En el marco del Día Internacional del Baño, una fecha global orientada a concientizar sobre la importancia de la higiene, el saneamiento y el acceso a instalaciones adecuadas, se conocieron los resultados de un revelador estudio regional. La investigación, ejecutada por la firma Savanta bajo el respaldo de Scott, evidenció que el 55% de los latinoamericanos prefiere evitar a toda costa el uso del baño en casas ajenas, una conducta impulsada principalmente por profundos tabúes y construcciones sociales de pudor.
Ante esta realidad estadística, el informe hace un llamado urgente a trabajar de manera colectiva para derribar los mitos que aún giran en torno a una actividad tan cotidiana, esencial y vital para la supervivencia y salud humana. Ir al baño constituye un llamado biológico inevitable y no una decisión opcional; sin embargo, la inhibición mental frente a esta necesidad se ha convertido en una barrera cultural que atenta contra el bienestar individual en entornos laborales, públicos y familiares.
La radiografía del tabú en cifras
Para entender el trasfondo psicológico y social de esta problemática, la investigación de Savanta profundiza en las contradicciones del comportamiento ciudadano. Por un lado, el 64% de los encuestados afirma con madurez que ir al baño es un proceso corporal totalmente natural y que no debería ser catalogado como un tema prohibido o incómodo.

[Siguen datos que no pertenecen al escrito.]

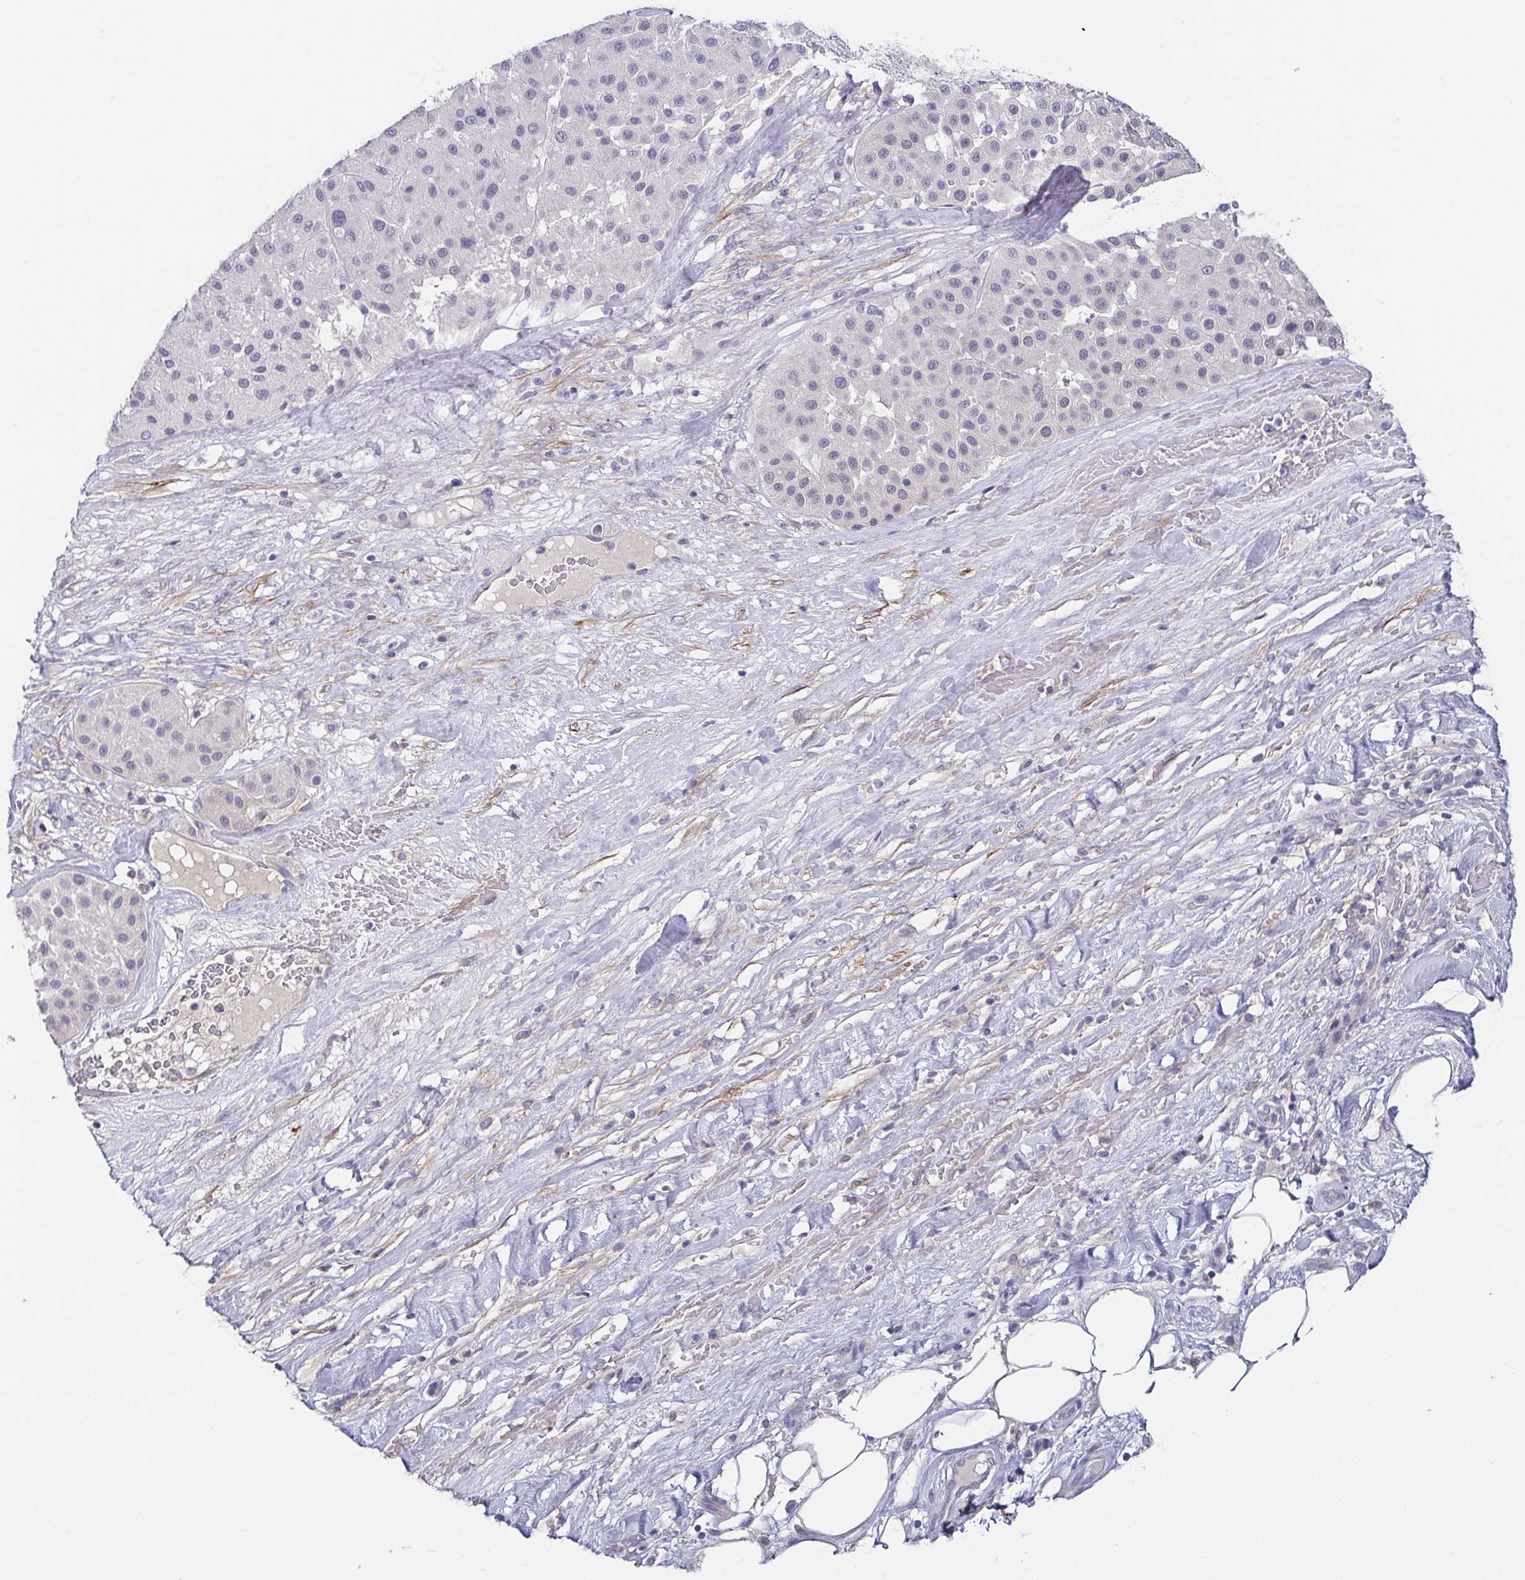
{"staining": {"intensity": "negative", "quantity": "none", "location": "none"}, "tissue": "melanoma", "cell_type": "Tumor cells", "image_type": "cancer", "snomed": [{"axis": "morphology", "description": "Malignant melanoma, Metastatic site"}, {"axis": "topography", "description": "Smooth muscle"}], "caption": "Tumor cells are negative for protein expression in human melanoma. (DAB (3,3'-diaminobenzidine) immunohistochemistry (IHC) with hematoxylin counter stain).", "gene": "RNASE7", "patient": {"sex": "male", "age": 41}}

No obstante, la práctica demuestra lo contrario:
- El 49% admite sentir vergüenza severa al defecar en baños de uso público.
- El 44% se ha sentido profundamente incómodo al realizar sus necesidades en la residencia de sus amigos.
- El 43% experimenta esta misma presión social e incomodidad en la casa de su pareja sentimental.
- El 29% evita de forma deliberada ir al baño en las oficinas de su empresa por timidez.
- El 26% de los empleados se ha sentido avergonzado al usar el baño de su lugar de trabajo para este fin.
Consecuencias médicas: El peligro latente de «aguantar»
Más allá de la evidente incomodidad psicológica, estas conductas de inhibición y postergación cobran una enorme relevancia médica debido al riesgo directo que representan para el organismo. Médicos y especialistas sanitarios advierten que, bajo condiciones normales, una persona no debería pasar más de 3 a 4 horas sin evacuar sus necesidades.
Por una parte, la retención prolongada de orina —incluso si se realiza de forma ocasional— debilita de manera progresiva los músculos del suelo pélvico y genera un ensanchamiento perjudicial de la vejiga. A largo plazo, este mal hábito favorece la proliferación de bacterias y la acumulación de minerales, derivando en cuadros agudos de infecciones urinarias, incontinencia urinaria o dolorosos cálculos renales.
Por otra parte, aguantar la evacuación de las heces acarrea consecuencias gastrointestinales severas. La prestigiosa institución médica internacional Mayo Clinic confirma que «no ir al baño cuando se tiene ganas de defecar» es uno de los factores que más contribuyen al estreñimiento crónico. Esto se debe a que el tránsito intestinal lento provoca que el colon absorba una cantidad excesiva de agua de las heces, resecándolas, endureciéndolas y dificultando de forma drástica su posterior expulsión. Atender al organismo a tiempo es clave para prevenir complicaciones crónicas del sistema digestivo.
El rol corporativo y la dignidad humana
Conscientes de esta realidad y del impacto que tiene el sector empresarial para transformar entornos, los portavoces de la marca Scott destacaron la importancia de liderar iniciativas que rompan estas barreras ideológicas en la sociedad:
“Como expertos en brindar soluciones de higiene y salud para compañías, familias y personas, queremos concientizar a la población para que encuentren la comodidad y la seguridad necesarias de hablar sobre estos temas en este espacio. Es momento de derribar los tabúes, normalizar la conversación y transformar el uso del baño en una experiencia que promueva la tranquilidad, el bienestar y la dignidad humana en cualquier lugar”. — Vocería oficial de Scott.
En este Día Internacional del Baño, la conclusión de los expertos en salud pública y el sector privado es unánime: es momento de abordar el uso del baño sin vergüenza, diseñar espacios arquitectónicos mucho más higiénicos, dotados y accesibles, y reconocer de una vez por todas que la privacidad, el confort sanitario y la libertad fisiológica son pilares fundamentales de la salud pública y la dignidad de los seres humanos.